▶ Extract to read
[Start of Attachment]
If this is so, there are still two distinguishing features which may help us to discriminate between the candidates for the rude-stone monuments. The true Dravidians—the Chola, Chera, Pandya—never were Buddhists, and never put forward a claim to have erected any monuments of this class. The Karumbers were Buddhists, and claim these monuments; and Buddhism and such structures must, I fancy, for reasons to be given hereafter, always have gone together.

Further researches may enable us to speak with precision on the subject, but all we can at present do is to except, first, the Aryans of the north, and all the people incorporated with them, from the charge of being builders of rude-stone monuments. We must also except the Tamulians or pure Dravidians of the south. But between these two there must have been some race, whom, for the present at least, we may call Karumbers. One of their centres of power was Conjeveran, but from that they were driven, as far as I can make out, about the year 750. But it does not appear that they might not have existed as a power on the banks of the Upper Kistnah and Tongabudra to a much later period.

The limits of the Chalukya kingdom, which arose at Kalyan early in the seventh century,[566] and of that of Vijianagara, which was established in the Tongabudra in the fourteenth, are so nearly coincident with the limits of the dolmen region—except where the latter was compressed on the north by the Mahommedan kingdom of Beejapore—that it seems most probable that there must have been a homogeneity among the people of that central province of which we have now lost the trace.

This, however, like many other questions of the sort, must be postponed till we know something of the Nizam's country. In so far as the history or ethnography of the central plateau of India is concerned, or its arts or architecture, the Nizam's dominions are absolutely a terra incognita. No one has visited the country who had any knowledge of these subjects, and the Indian Government has done nothing to enquire, or to stimulate enquiry, into these questions in that country. Yet, if I am not very much mistaken, the solution of half the difficulties, ethnological or archæological, that are now perplexing us lies on the surface of that region, for anyone who will take the trouble to read them. Till this is done, we must, it is feared, be content with the vaguest generalities; but even now I fancy we are approaching a better state of knowledge in these matters, and I almost believe I can trace a connexion between our so-called Karumbers and the Singalese, which, if it can be sustained, will throw a flood of light on some of the most puzzling questions of Indian ethnography.

Age of the Stone Monuments.
[End of Attachment]
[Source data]
[Start of Attachment]
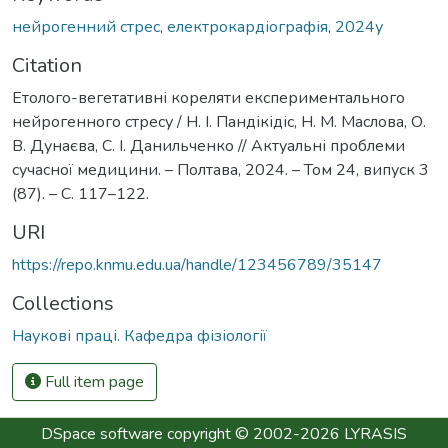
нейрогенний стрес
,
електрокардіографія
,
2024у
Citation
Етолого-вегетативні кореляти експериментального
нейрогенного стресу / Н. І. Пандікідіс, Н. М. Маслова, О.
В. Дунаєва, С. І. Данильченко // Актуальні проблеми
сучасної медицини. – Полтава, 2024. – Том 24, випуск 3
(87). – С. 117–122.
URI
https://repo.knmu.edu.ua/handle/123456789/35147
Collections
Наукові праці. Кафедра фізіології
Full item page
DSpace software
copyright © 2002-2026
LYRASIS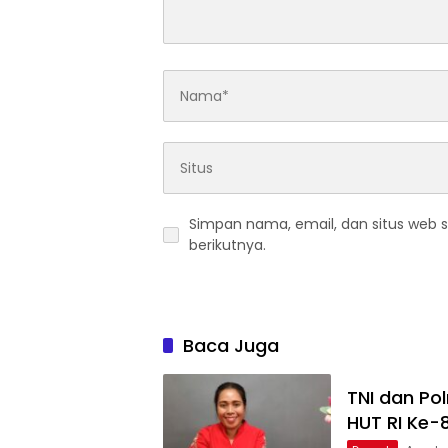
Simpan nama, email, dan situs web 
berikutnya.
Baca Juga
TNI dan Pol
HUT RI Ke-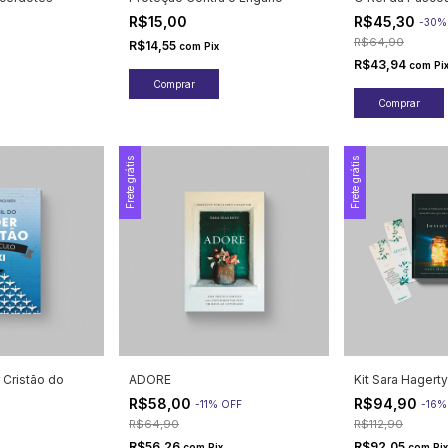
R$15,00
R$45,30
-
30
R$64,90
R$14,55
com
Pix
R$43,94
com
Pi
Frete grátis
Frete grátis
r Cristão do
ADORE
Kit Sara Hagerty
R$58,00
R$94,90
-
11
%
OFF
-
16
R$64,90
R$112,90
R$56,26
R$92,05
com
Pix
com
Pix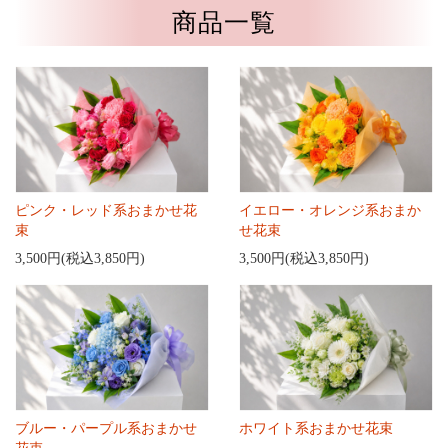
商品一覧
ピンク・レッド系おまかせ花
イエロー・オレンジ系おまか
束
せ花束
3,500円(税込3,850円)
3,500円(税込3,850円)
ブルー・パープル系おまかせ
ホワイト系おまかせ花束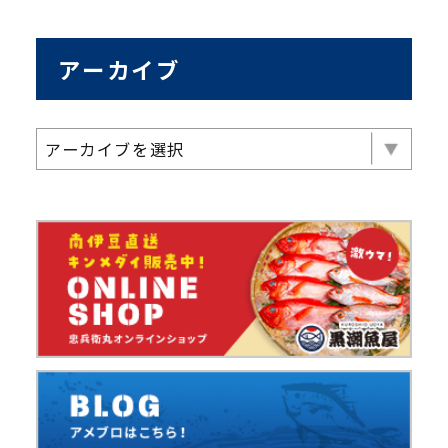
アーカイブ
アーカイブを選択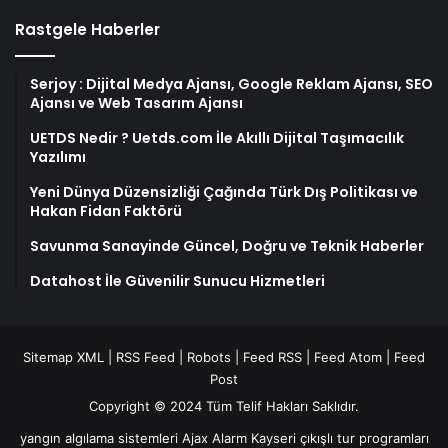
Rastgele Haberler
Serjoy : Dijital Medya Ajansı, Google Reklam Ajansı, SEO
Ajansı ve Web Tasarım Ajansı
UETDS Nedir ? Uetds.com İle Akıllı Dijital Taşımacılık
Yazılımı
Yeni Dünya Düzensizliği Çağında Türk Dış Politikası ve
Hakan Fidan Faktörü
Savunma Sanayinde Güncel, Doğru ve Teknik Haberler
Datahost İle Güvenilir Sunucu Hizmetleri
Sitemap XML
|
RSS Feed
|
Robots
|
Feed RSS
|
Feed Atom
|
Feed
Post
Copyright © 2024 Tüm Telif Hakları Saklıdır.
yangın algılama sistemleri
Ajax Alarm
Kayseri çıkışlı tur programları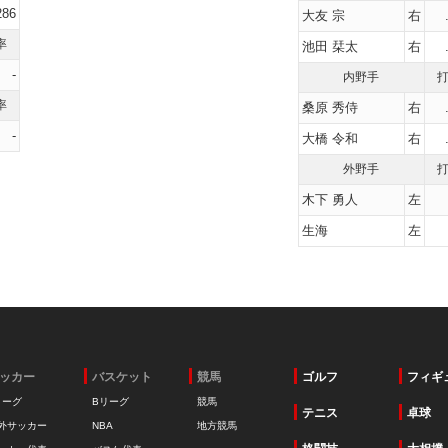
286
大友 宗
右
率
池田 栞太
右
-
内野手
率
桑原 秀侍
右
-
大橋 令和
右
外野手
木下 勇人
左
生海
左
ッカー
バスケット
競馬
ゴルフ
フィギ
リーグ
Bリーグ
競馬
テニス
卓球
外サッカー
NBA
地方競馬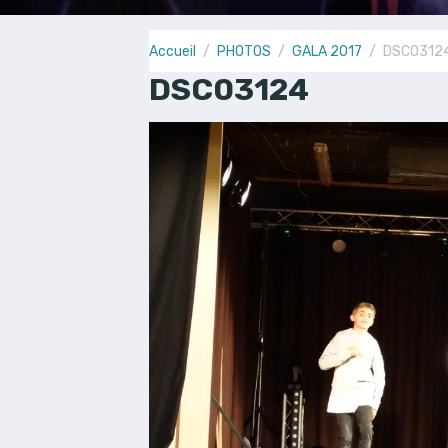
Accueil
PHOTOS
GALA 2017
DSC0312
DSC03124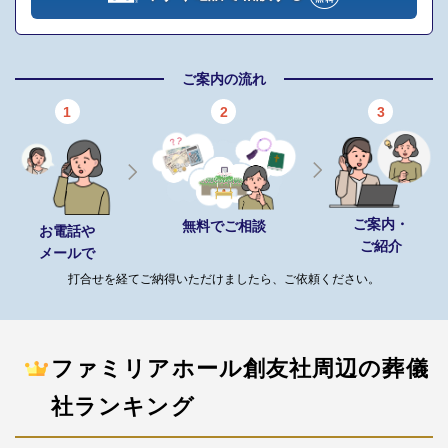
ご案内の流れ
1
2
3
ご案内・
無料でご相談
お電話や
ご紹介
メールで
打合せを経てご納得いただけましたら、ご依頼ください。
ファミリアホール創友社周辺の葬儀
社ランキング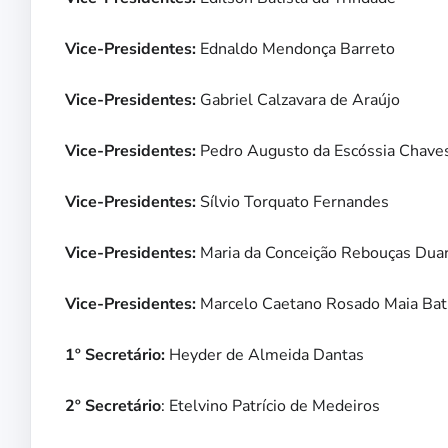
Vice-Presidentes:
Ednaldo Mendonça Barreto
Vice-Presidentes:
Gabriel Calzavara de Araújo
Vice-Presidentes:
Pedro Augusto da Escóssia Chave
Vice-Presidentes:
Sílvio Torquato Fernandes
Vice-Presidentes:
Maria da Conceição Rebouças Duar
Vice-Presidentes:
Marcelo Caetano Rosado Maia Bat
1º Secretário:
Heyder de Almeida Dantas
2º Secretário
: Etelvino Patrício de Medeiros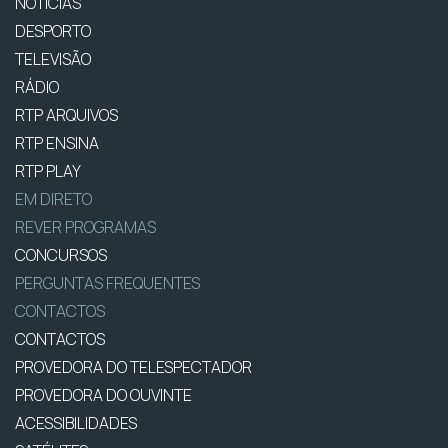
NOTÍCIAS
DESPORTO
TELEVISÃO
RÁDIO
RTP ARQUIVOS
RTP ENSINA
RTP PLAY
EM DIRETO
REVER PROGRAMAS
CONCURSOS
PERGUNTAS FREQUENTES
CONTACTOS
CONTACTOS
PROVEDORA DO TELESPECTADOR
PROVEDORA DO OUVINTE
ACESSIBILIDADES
[End of Attachment]
[Start of Attachment]
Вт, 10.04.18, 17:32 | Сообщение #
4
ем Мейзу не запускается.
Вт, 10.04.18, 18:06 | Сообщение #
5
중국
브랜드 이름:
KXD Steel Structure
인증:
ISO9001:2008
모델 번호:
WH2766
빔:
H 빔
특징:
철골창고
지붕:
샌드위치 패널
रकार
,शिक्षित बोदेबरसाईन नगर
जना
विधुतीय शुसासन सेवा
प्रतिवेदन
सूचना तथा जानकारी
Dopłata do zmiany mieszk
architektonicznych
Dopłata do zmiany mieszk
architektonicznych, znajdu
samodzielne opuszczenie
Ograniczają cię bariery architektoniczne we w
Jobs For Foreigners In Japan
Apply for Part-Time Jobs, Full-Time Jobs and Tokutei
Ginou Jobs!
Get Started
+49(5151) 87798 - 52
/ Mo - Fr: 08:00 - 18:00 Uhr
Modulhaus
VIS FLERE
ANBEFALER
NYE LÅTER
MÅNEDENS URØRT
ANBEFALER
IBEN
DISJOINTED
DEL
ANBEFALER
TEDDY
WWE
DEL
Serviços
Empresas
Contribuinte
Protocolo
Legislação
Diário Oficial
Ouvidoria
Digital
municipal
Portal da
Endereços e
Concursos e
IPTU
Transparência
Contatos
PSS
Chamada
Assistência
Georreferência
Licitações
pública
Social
[End of Attachment]
[Start of Attachment]
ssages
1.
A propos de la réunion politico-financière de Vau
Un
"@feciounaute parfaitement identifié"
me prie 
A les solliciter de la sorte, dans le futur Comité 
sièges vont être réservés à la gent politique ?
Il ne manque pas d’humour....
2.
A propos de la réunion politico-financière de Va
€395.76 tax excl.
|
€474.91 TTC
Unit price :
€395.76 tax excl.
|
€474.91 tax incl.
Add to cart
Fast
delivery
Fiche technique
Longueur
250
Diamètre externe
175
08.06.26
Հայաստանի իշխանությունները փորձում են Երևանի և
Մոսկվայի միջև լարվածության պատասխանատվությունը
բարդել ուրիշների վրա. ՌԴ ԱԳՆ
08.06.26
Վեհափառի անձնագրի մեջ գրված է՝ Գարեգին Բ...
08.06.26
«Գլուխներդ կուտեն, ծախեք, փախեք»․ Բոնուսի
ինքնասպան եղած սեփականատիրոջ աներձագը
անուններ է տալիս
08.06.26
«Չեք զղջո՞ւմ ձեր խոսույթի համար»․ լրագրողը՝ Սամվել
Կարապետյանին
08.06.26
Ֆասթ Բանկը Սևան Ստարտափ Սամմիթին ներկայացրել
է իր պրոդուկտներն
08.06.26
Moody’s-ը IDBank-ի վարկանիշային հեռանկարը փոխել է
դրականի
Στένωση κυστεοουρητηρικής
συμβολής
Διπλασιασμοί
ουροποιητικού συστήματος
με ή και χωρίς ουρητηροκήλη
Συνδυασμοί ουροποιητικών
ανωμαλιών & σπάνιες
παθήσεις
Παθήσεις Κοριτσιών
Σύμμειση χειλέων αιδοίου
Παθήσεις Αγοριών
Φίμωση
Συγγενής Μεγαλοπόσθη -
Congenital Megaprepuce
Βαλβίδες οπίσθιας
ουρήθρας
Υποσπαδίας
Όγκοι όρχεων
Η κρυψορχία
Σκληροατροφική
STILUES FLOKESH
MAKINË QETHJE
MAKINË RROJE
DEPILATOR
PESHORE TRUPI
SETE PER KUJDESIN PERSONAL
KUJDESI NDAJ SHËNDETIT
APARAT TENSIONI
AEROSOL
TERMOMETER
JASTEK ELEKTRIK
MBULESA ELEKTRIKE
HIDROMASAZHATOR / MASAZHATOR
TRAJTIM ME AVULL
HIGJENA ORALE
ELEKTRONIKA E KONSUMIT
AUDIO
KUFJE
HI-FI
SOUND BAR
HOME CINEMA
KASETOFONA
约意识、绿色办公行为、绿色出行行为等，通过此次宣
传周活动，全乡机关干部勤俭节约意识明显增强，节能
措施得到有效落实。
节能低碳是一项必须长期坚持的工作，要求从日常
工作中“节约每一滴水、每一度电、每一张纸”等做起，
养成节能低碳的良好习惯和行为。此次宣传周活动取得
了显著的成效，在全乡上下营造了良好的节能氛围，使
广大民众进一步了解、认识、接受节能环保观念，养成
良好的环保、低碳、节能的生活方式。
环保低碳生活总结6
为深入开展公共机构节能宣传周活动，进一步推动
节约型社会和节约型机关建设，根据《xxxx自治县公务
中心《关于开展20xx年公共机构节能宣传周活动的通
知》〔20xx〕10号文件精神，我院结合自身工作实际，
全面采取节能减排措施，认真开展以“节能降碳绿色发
[End of Attachment]
▶ Problems to solve
1. Answer these questions from the passage on rude-stone monuments:
(a) Which three peoples does it name as the true Dravidians?
(b) About what year were the Karumbers driven from Conjeveran?
(c) When did the Chalukya kingdom arise at Kalyan?
2. Output the passage on rude-stone monuments between "The limits of the Chalukya" and "lost the trace.", inclusive.

▶ Task solutions
1.
(a) The Chola, Chera, and Pandya.
(b) About the year 750.
(c) Early in the seventh century.

2.
The limits of the Chalukya kingdom, which arose at Kalyan early in the seventh century,[566] and of that of Vijianagara, which was established in the Tongabudra in the fourteenth, are so nearly coincident with the limits of the dolmen region—except where the latter was compressed on the north by the Mahommedan kingdom of Beejapore—that it seems most probable that there must have been a homogeneity among the people of that central province of which we have now lost the trace.